You can flexibly configure the GPU allocation for the env, rollout, and actor components in your YAML config. Here are three common deployment strategies:
- Partial Sharing (Default): Components share some GPUs while keeping others dedicated.
cluster:
num_nodes: 1
component_placement:
env: 0-3
rollout: 4-7
actor: 0-7
- Complete Sharing: All components share all available GPUs.
cluster:
num_nodes: 1
component_placement:
env,rollout,actor: all- Complete Separation: Each component uses its own GPUs without interference, eliminating the need for offload functionality.
cluster:
num_nodes: 1
component_placement:
env: 0-1
rollout: 2-5
actor: 6-7
For N-node training, change cluster.num_nodes to N and assign the component_placement accordingly. (e.g., If N=2 and each node has 8 GPUs, the placement indices range from 0 to 15).
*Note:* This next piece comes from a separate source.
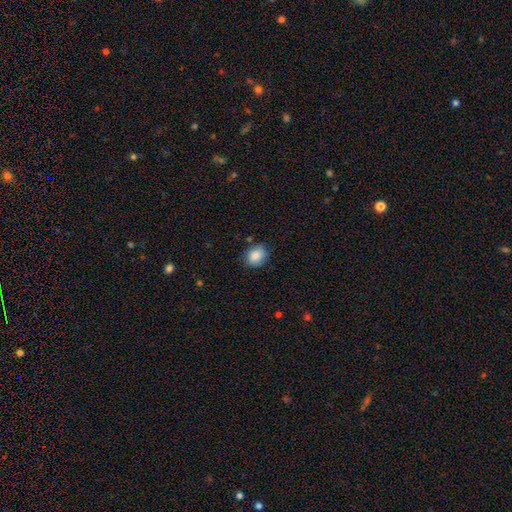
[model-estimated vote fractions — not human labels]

Run the multi-task unified training command:
bash policy_and_value/policy_online/examples/embodiment/run_embodiment_ray_unified_multi_task.sh YOUR_CONFIG_NAME
To resume training, modify runner.resume_dir in your config to point to your target checkpoint:
runner:
resume_dir: logs/20251221-00:15:14/${runner.logger.experiment_name}/checkpoints/global_step_13000| Parameter | Description |
|---|---|
algorithm.num_group_envs |
Number of parallel environments for rollout. (e.g., If set to 32 with 4 GPUs for rollout, each GPU handles 8 envs). |
algorithm.rollout_epoch |
Number of epochs for rollouts. |
algorithm.policy_config_name |
Task-specific configuration. Must strictly align with your offline (IL) training setting. |
rollout.model_dir |
Path to your pretrained IL model for initialization. |
actor.micro_batch_size |
Micro-batch size per GPU. |
actor.global_batch_size |
Global batch size across all GPUs. |
model.action_dim |
Expected action dimension output for VLA models. |
rollout_ema_decay |
EMA preserving weight for each rollout model update. |
dynamics_model_config |
Task-specific configuration for the dynamics model. |
dynamics_model_image_root |
(Optional) Custom path for dynamics model images. |
dynamics_model_output_path |
(Optional) Custom path for dynamics model outputs. |
reward_model_config |
Task-specific configuration for the reward model. |
reward_model_ckpt |
Checkpoint path for the reward model. |
visualize_wm_pred |
Set to True to visualize your world model predictions. If True, the chunk_reward should be True too. |
chunk_reward |
Set to True to use only the reward of the last predicted frame as the reward for the current action chunk. |
advantage_scale |
Weighted coefficient for the computed advantage. |
Note: For other configurations not listed here, we adopt most settings from RLinf. Please refer to the RLinf Documentation for more details.
Once you have trained your own VLA model, you need to convert the Distributed Checkpoint (.dcp) to a PyTorch state dict (.pt) before deployment.
Run the converter script:
python toolkits/ckpt_convertor/convert_dcp_to_state_dict.py \
--dcp_path <YOUR_DCP_CKPT_DIR> \
--output_path <YOUR_EXPECTED_PT_CKPT_DIR>
After conversion, you can use the generated .pt checkpoints on your deployment machine to infer actions.